A man walks over what remains of homes. Credit: Fernando Llano/AP

“There are still more bodies,” said Genoise Arnold, a resident of The Mudd, who knew of at least three neighbours killed during the storm.

Ms Arnold said one neighbour clung to a tree during Dorian and succumbed to flood waters that surged through the low-lying neighbourhood.

Others were caught under their homes when winds turned the structures into splinters, leaving the cowering residents exposed, he said.

The huge debris piles left by the storm are challenging for search and recovery teams, which cannot use bulldozers or other heavy equipment to search for the dead.

That makes recovery and identification a slow process.

Ms Lightbourne, an Abaco resident now in Nassau, said she could not wait to escape the disaster Dorian left behind, and make her way to the US.

“I don’t want to see the Bahamas for a while. It’s stressful,” she said.

“I want to go to America. …This is a new chapter. I’ve ripped all the pages out. Just give me a new book to fill out.”

US politicians are pushing the White House to suspend visa requirements so stranded Bahamians can be reunited with family in the US.

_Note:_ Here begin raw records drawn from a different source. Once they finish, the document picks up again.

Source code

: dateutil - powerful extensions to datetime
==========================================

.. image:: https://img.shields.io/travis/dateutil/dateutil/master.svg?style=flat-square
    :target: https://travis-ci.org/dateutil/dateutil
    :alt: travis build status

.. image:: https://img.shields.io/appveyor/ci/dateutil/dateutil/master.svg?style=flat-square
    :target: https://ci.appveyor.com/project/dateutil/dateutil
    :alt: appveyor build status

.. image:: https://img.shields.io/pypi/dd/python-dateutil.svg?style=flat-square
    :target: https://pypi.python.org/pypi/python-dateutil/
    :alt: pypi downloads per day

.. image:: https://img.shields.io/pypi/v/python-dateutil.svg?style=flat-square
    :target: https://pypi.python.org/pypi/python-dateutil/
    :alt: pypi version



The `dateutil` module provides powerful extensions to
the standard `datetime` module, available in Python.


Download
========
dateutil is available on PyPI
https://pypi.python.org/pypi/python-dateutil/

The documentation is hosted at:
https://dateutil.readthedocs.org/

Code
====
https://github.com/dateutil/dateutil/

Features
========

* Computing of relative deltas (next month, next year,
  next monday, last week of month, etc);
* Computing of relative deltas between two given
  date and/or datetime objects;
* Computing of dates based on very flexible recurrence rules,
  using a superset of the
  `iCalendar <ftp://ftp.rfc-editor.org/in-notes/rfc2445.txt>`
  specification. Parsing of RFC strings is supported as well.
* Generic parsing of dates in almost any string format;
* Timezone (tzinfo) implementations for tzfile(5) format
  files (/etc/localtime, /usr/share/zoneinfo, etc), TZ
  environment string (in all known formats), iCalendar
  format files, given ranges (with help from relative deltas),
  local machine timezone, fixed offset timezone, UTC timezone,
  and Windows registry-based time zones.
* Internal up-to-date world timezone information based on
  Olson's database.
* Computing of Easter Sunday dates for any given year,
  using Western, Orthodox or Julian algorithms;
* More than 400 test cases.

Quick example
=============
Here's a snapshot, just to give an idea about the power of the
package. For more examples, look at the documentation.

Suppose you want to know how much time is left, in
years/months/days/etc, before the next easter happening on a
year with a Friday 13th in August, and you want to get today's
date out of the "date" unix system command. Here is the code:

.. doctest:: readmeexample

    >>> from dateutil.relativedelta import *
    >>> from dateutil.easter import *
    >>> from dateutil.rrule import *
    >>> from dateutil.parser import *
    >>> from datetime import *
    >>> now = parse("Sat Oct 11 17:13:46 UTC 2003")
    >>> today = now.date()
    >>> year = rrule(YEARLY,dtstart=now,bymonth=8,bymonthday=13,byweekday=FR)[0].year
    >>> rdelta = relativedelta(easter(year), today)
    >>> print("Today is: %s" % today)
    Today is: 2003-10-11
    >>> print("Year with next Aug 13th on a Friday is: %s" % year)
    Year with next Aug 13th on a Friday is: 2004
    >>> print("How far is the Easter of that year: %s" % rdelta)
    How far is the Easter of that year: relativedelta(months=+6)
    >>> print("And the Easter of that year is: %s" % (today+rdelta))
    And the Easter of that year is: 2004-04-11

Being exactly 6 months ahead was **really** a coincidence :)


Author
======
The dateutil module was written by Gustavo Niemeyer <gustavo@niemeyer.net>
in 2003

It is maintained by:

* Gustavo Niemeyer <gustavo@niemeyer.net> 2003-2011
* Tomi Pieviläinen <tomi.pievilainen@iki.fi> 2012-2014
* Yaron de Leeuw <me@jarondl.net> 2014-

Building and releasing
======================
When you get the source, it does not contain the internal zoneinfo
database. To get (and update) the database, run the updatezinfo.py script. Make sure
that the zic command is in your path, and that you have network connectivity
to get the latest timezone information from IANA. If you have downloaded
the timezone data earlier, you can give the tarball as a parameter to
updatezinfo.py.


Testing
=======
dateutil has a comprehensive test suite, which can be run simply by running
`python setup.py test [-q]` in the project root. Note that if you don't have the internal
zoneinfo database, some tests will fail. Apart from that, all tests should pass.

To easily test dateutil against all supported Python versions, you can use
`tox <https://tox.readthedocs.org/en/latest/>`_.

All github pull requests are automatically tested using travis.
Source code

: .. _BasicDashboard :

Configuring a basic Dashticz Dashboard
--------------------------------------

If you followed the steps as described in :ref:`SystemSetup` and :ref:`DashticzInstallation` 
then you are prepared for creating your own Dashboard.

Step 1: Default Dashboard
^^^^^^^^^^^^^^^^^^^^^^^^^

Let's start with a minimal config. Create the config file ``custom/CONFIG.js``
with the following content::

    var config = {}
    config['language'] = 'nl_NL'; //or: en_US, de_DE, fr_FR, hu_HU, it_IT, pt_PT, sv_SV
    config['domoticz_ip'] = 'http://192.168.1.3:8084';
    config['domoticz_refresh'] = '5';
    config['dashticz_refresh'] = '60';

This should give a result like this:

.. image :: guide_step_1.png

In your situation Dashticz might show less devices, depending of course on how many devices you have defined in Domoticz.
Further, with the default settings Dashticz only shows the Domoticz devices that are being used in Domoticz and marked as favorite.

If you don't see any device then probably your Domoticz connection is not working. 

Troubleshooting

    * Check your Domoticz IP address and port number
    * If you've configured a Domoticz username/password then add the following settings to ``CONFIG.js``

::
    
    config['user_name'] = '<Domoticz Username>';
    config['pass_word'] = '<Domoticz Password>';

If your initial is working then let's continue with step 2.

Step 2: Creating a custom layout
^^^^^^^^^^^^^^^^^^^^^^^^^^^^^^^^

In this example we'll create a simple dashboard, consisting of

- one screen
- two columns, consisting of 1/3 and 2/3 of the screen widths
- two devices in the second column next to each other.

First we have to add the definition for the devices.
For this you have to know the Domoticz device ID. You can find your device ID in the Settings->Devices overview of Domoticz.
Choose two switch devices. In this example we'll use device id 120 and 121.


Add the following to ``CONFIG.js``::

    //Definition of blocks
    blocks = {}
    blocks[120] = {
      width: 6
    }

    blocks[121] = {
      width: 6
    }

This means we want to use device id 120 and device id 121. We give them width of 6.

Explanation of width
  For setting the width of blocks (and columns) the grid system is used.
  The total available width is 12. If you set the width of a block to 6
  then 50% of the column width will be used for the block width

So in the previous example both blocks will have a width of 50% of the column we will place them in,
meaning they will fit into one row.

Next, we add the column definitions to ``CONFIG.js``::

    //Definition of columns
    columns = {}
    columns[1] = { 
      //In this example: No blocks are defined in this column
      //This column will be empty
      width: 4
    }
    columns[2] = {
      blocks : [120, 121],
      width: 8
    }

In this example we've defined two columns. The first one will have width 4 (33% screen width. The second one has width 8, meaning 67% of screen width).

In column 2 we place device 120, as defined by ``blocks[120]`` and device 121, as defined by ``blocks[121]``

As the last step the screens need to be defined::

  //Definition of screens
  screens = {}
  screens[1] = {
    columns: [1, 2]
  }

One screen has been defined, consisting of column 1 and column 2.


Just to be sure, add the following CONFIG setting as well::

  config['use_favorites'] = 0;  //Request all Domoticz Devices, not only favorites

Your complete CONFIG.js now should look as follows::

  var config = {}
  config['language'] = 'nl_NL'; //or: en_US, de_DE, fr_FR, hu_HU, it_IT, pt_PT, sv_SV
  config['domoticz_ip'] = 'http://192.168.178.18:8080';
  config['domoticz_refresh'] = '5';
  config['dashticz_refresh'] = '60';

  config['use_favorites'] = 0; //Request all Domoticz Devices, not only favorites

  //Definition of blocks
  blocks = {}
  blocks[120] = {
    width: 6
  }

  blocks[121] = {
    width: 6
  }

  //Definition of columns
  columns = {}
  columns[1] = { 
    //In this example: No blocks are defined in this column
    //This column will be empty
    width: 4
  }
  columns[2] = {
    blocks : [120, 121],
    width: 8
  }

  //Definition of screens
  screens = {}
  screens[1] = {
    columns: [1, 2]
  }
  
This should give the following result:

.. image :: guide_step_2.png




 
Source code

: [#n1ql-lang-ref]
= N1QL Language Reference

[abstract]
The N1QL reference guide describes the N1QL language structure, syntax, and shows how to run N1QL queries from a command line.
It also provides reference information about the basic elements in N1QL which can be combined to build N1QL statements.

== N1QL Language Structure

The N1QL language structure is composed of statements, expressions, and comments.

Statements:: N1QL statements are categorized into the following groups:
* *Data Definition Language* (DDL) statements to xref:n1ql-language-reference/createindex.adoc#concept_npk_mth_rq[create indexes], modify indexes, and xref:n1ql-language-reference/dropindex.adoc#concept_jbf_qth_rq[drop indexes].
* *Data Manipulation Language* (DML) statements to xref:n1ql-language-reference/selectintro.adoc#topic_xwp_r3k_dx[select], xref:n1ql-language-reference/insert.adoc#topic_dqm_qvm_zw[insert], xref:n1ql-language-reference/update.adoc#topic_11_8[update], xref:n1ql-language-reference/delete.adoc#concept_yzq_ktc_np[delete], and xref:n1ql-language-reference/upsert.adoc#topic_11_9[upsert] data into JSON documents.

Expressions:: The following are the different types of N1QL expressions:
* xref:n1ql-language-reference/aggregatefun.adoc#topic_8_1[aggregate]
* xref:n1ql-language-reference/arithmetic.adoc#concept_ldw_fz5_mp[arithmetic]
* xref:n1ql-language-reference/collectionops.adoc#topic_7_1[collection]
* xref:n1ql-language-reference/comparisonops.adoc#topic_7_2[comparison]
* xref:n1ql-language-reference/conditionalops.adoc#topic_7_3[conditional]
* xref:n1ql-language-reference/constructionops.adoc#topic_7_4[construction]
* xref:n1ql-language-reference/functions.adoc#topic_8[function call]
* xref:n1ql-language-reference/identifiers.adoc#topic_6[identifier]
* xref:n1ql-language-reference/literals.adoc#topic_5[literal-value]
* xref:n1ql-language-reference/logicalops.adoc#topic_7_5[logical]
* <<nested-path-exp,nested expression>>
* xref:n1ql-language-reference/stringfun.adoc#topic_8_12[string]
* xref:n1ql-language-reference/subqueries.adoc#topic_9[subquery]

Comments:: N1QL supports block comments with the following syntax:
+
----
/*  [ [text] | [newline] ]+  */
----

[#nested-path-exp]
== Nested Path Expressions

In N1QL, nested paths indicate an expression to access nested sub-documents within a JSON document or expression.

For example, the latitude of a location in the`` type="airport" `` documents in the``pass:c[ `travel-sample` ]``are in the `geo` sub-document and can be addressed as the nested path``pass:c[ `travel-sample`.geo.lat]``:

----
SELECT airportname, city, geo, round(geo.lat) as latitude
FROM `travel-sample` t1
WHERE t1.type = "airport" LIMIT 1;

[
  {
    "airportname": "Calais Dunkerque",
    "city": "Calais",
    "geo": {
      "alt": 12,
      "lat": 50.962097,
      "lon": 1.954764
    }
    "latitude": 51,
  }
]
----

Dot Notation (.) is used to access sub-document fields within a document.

However, it may not be that simple, with the Trump administration refusing anyone who does not have a US visa into the country.

Justifying the decision, President Donald Trump told reporters at the White House: “We have to be very careful. Everyone needs totally proper documentation.

"I don’t want to allow people who weren’t supposed to be in the Bahamas to come into the United States, including some very bad people."

However, officials have said if the recovery process takes a "lengthy" amount of time, providing Bahamians protected status could be on the table.

"If the history shows that it’s taken a lengthy time to get the Bahamas back to where these people can return to, I’m sure that that will be a discussion that we’d be having," said Acting commissioner of US customs and border protection Mark Morgan at a White House briefing.